**TASK OBJECTIVE:** Your answer must be the full listing, word for word, with no images in it.

**DATA SHOWN:**
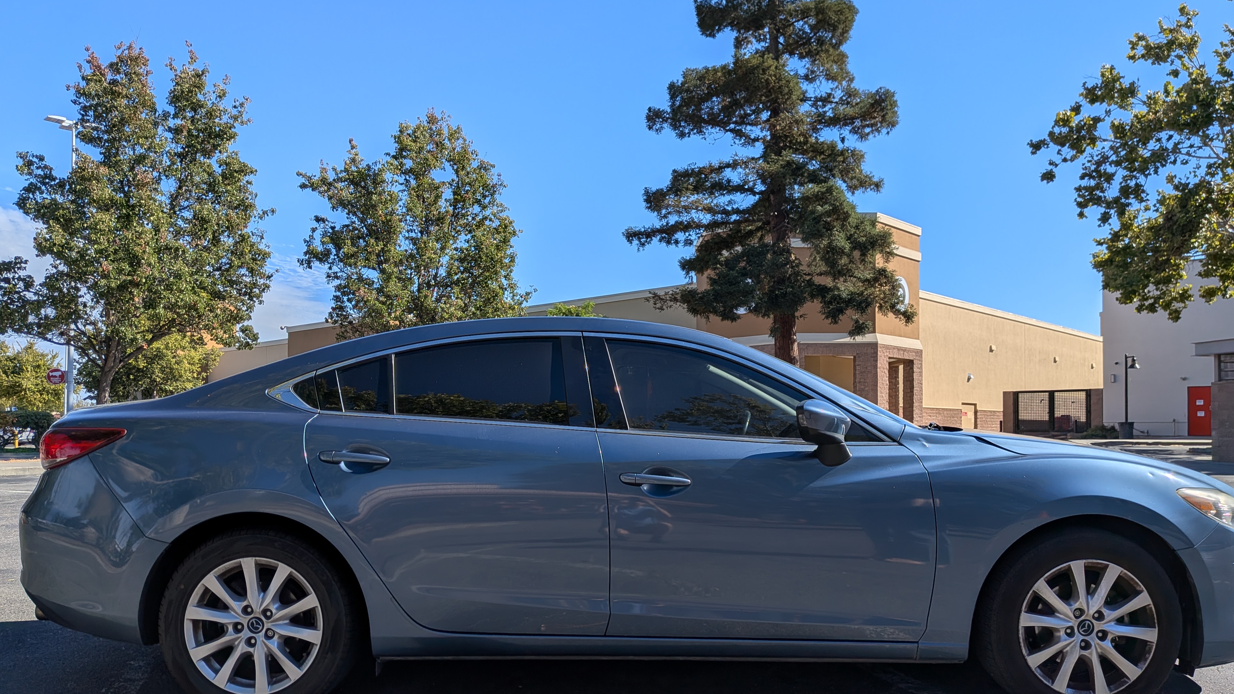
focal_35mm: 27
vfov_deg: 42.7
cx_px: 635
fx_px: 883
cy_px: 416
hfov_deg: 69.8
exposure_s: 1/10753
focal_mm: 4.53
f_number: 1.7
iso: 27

**ANSWER TO THE PROBLEM:**
focal_35mm: 27
vfov_deg: 42.7
cx_px: 635
fx_px: 883
cy_px: 416
hfov_deg: 69.8
exposure_s: 1/10753
focal_mm: 4.53
f_number: 1.7
iso: 27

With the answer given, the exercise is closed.